Here lately I've been going to bed rather early. Wake up and out the door by 6:30 a.m. give or take a few minutes. This past week or so, I've been having trouble falling asleep, usually head hits pillow and i'm out. But here lately I've been doing alot of tossing and turning, getting up pacing my bedroom floor, I also noticed that the little red light on my fan gives off a brighter light than before I rearranged my room and the way it points I now see my shadow on the wall during the night. As I step our my front door in the mornings I have had this sense of feeling like something is going to happen.....to me. I have a habit of walking around my truck to check tires and windows every morning and as I'm doing this I get the same feeling again and again. It's gotten to the point where I re-think about leaving my house or I get behind the wheel with extra caution.
Last night I fell asleep fast. I looked at my clock and it read 9:45 p.m. I never look at my clock as I close my eyes almost like never. But for an odd reason I did last night. I don't remember anything from that point......until 10:52 p.m. My nightstand sit at the head of my bed, so to see my clock, i have to turn my head up.

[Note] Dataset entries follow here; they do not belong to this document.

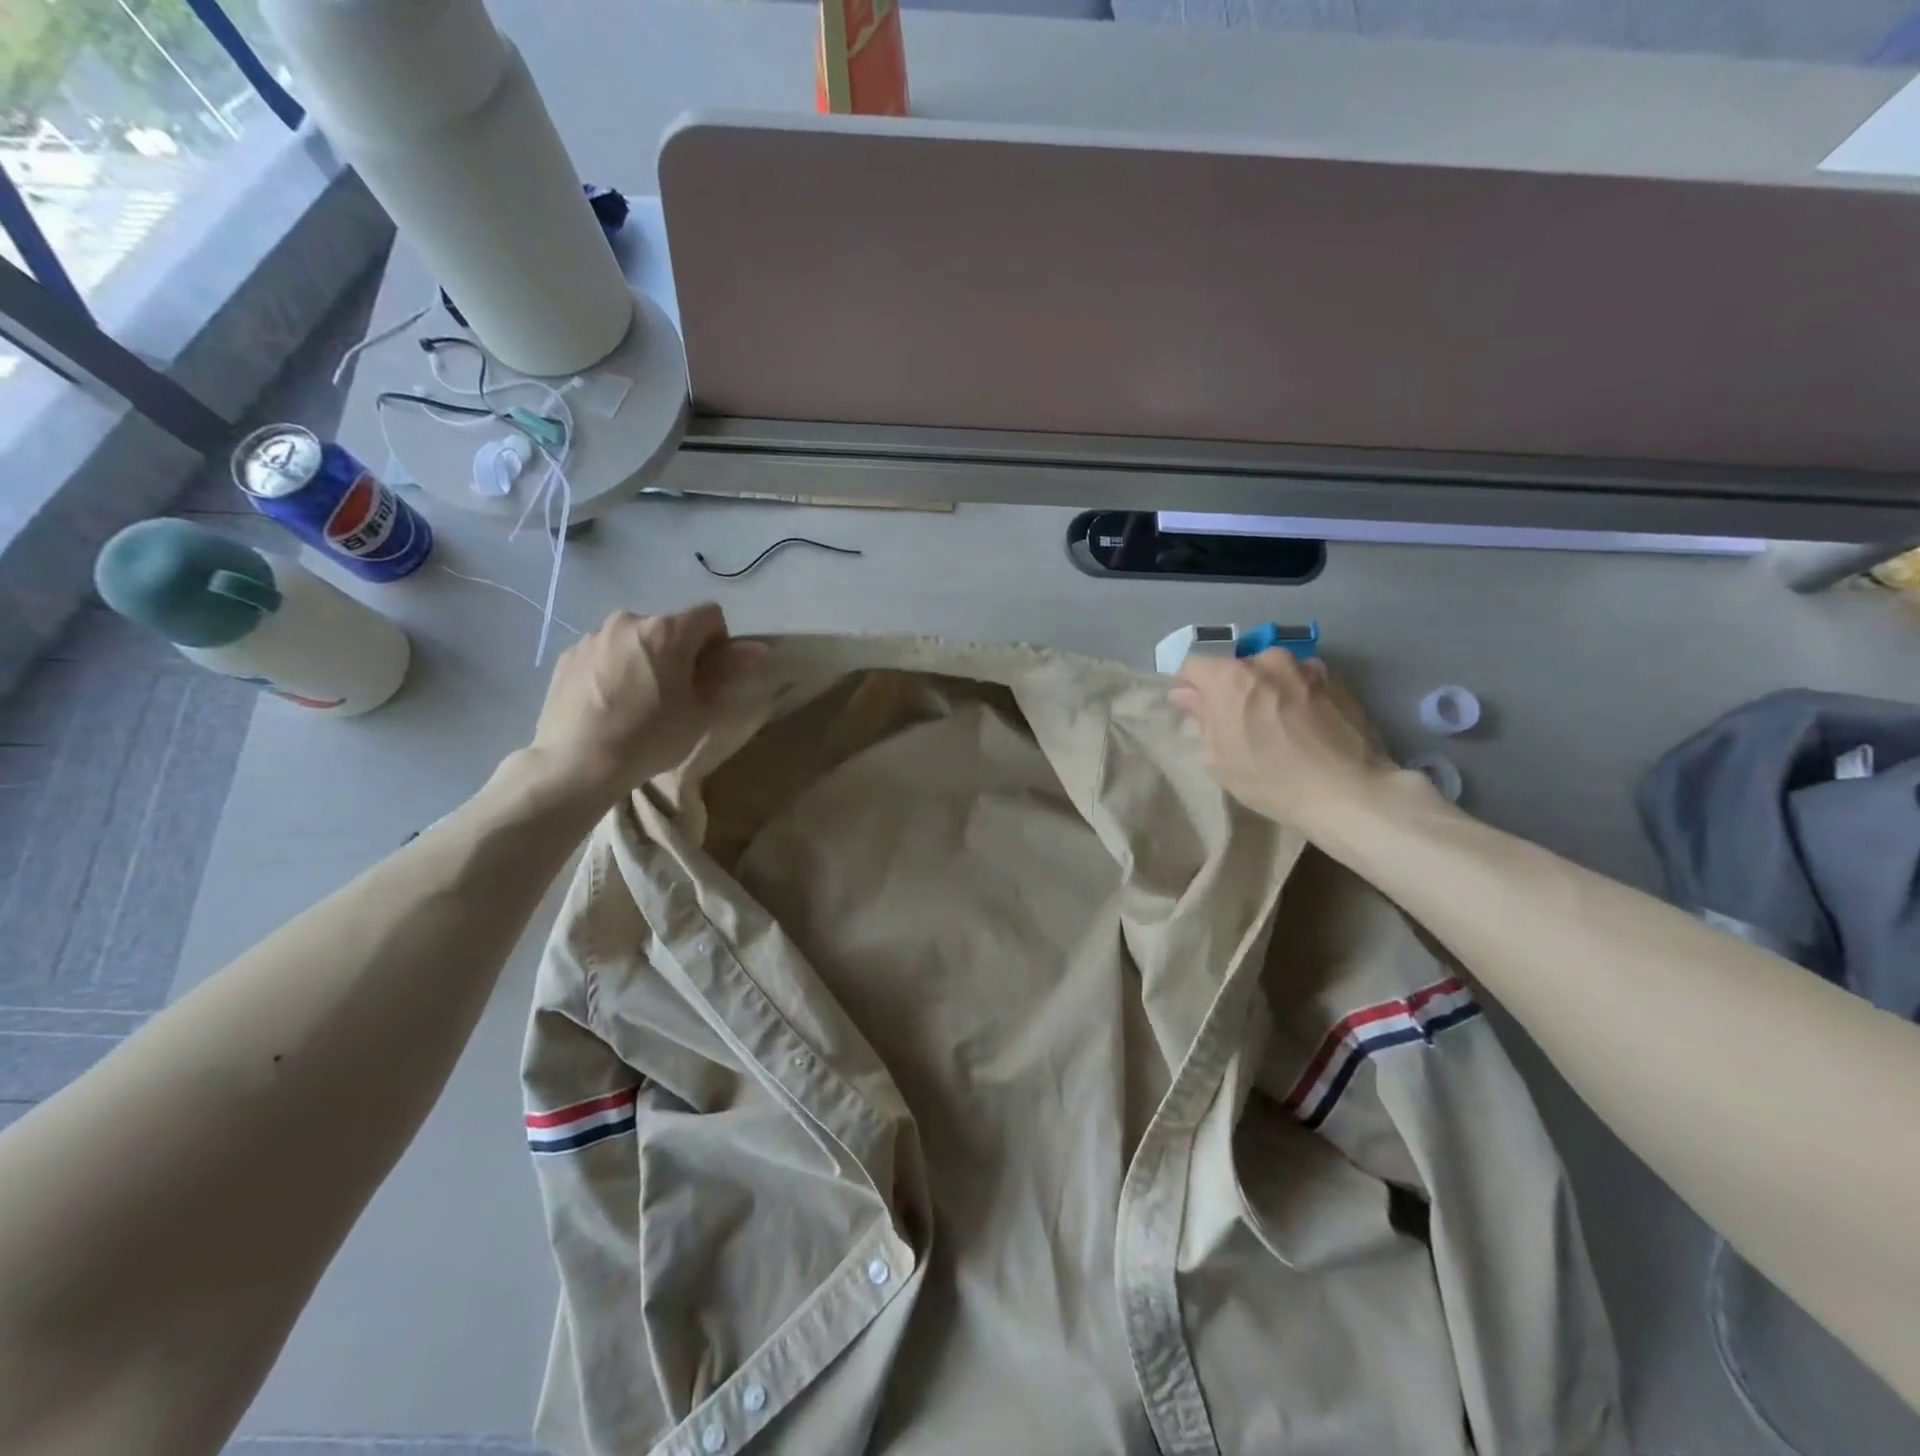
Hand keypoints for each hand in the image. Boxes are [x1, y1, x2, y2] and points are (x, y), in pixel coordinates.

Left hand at [517, 604, 764, 808]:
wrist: (576, 763)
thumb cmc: (650, 738)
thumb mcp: (701, 712)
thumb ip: (729, 672)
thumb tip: (757, 649)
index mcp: (667, 631)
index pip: (710, 615)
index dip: (718, 643)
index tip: (708, 676)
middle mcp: (629, 621)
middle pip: (670, 627)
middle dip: (679, 652)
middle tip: (673, 695)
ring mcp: (593, 636)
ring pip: (635, 640)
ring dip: (644, 659)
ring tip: (636, 702)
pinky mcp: (568, 655)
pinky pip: (604, 653)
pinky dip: (613, 669)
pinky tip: (608, 704)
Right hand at [1169, 650, 1397, 832]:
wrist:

At exactly 10:52 p.m. my eyes opened looking straight at the clock and a question came out of my mouth loud and clear, not question like in my head but loud and clear like I'm asking someone this question. "What if I don't wake up tomorrow?" The I started to ponder that question in my head. I started saying things in my head and asking questions in my head looking at the clock the whole time. What if I dont' wake up, some people never do, it happens all the time, am I going to be here for my daughter and my sons, is it ok to close my eyes, have I served my purpose.....just going on and on and on.
I turned over and noticed my shadow on the wall. At first I was like is that my shadow and I moved my head or so I thought I did and the shadow didn't move so I got up and this time it moved with me.
The one thing that has really made any sense to me in the past week is that Saturday night at about 10:30p.m. I left a friends house and sat my truck for 3 hours crying like a big baby and calling for my mother, Ama, Ama. Nothing triggered this from what I can remember but I was able to let a lot out of what I have been holding inside. For some odd reason that night since she passed away, I have yet to cry, I talk to her as if she were here next to me, when I walk into my sister's house I say the usual "Hey momma" as if she were sitting there. Well, Saturday I did what I have been wanting to do, accept that she is with me in spirit rather than in person. Before letting all this out, I was ready to call and tell my sisters that I would not be coming to Sunday dinner, just because I felt strange and didn't want to be around family, for no reason just because I didn't feel up to it. But I think that mom has been behind everything I'm feeling and I know she was behind me letting it all out Saturday night so that I could be with my family.
This morning I woke up, dressed and walked out the door. I again had the same sense of feeling like something is going to happen. I got in my truck asked my usual prayer as I do every morning behind the wheel but this time I gave thanks. Thanks for allowing me one more day.